Reporting guidelines facilitate good research and their use is indirectly influencing the quality of future research, as being open about the study shortcomings when reporting one study can influence the conduct of the next study. Constructive criticism based on the LAP-VEGaS video assessment tool could ensure the credibility of the resource and the safety of the procedure presented, with an expected resultant improvement in the quality of the educational videos available on the World Wide Web.

The LAP-VEGaS video assessment tool provides a basic framework that standardises and facilitates video content evaluation when peer-reviewing videos submitted for publication or presentation, despite recognising that the cognitive load of the procedure presented is only one of several key elements in video-based learning in surgery [23]. Teamwork and communication are paramount for safe and effective performance and have not been explored in this video assessment tool, which focus on surgeon’s technical skills [24]. An additional limitation of our assessment tool is that it was developed for assessment of video content presenting a stepwise procedure, and it does not apply to all educational surgical video outputs, such for instance basic skills’ training or videos demonstrating a single step of a procedure, which may not need such extensive clinical detail.

It is important to acknowledge that there are minimal data available in the published literature to base this consensus video assessment tool development and validation on high-quality evidence.

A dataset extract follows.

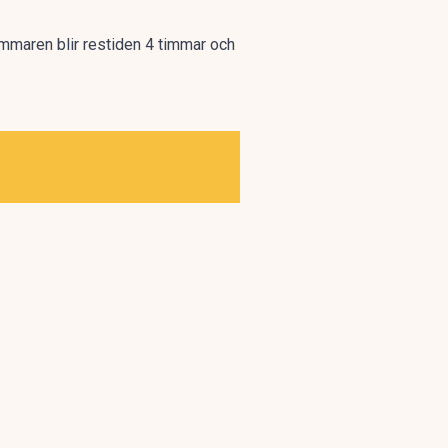
mmaren blir restiden 4 timmar och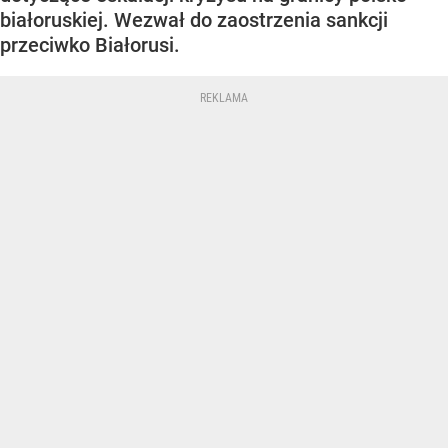
białoruskiej. Wezwał do zaostrzenia sankcji
przeciwko Białorusi.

Nevertheless, the Delphi process with pre-set objectives is an accepted methodology to reduce the risk of individual opinions prevailing, and the selected co-authors of these practice guidelines have previously reported on the topic of surgical videos’ availability, quality [4], content standardisation [7], and use by surgeons in training [6].

Moreover, the LAP-VEGaS video assessment tool may generate widespread availability of videos demonstrating an uncomplicated procedure [25], resulting in publication bias [26] the same way that research with a positive result is more likely to be published than inconclusive or negative studies, as researchers are often hesitant to submit a report when the results do not reach statistical significance [27]. To allow wider acceptance of the LAP-VEGaS video assessment tool, this should now be evaluated by surgical societies across different specialties, conference committees and medical journals with the aim to improve and standardise the quality of the shared content by increasing the number of videos undergoing structured peer-review facilitated by the newly developed marking score. We propose that peer review in adherence to the LAP-VEGaS video assessment tool could help improve the overall quality of published video outputs.